Religion in Early Salisbury
A town wasn’t considered settled until a church was established. Jonathan Lee, a licensed preacher of the Established Church (today’s Congregational Church of Salisbury, a member of the United Church of Christ), was ordained and became Salisbury’s first permanent minister in 1744, serving the town for 45 years. Religious services were held in Reverend Lee’s log home and later in a Meeting House that became the center of political, social, and religious gatherings. The Congregational Church today makes its home in the Meeting House built in 1800.
Other religious groups also came to the area. The first Methodist preacher arrived in 1787. The Rehobeth Methodist Church was built in Lakeville in 1816, and then chapels at Chapinville (now Taconic) in 1832 and Lime Rock in 1845. In 1822, Episcopalians built St. John’s Church in Salisbury and Trinity Church at Lime Rock in 1873.

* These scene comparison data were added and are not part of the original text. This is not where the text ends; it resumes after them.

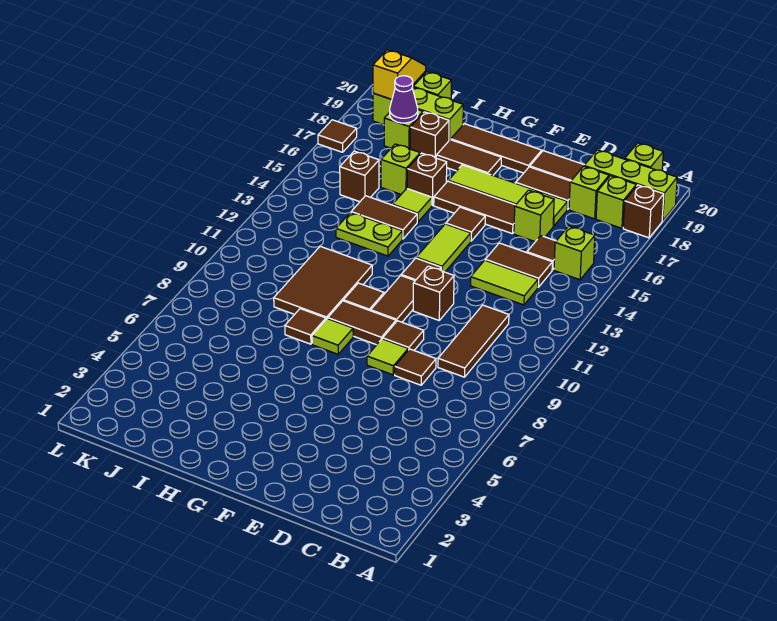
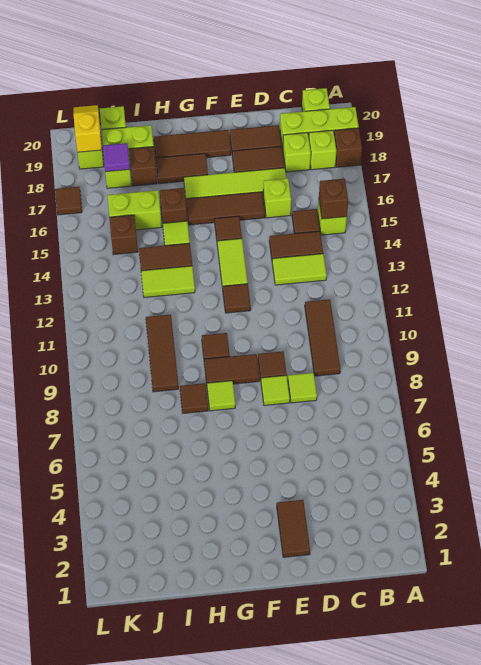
brown 1x1 tile [395,349,436,385] -> lime 1x1 tile [288,373,317,403]
brown 1x1 brick [413,266,454,320] -> brown 1x1 brick moved to [319,179,348,219]
brown 1x2 tile [371,276,415,322] -> brown 1x2 tile moved to [277,500,310,557]
brown 2x3 tile [274,246,372,319] -> brown 1x3 tile [146,315,179,392]
lime 1x2 plate [336,212,402,256] -> lime 1x2 tile [141,266,195,297]
lime 1x1 brick [381,144,420,194] -> lime 1x2 brick [107,190,162,230]
purple 1x1 cone [390,76,418,123] -> purple 1x1 tile [103,143,130,172]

Roman Catholics established their first mission at Falls Village, erecting a church in 1854. At the time, the parish included several other towns in Litchfield County and, for a period of time, was the only one between Bridgeport (CT) and Pittsfield (MA). In 1875-6, St. Mary’s Church (today, St. Martin of Tours, Church of St. Mary) was erected at Lakeville and formed into a separate parish. By 1883, a convent and parochial school had been built.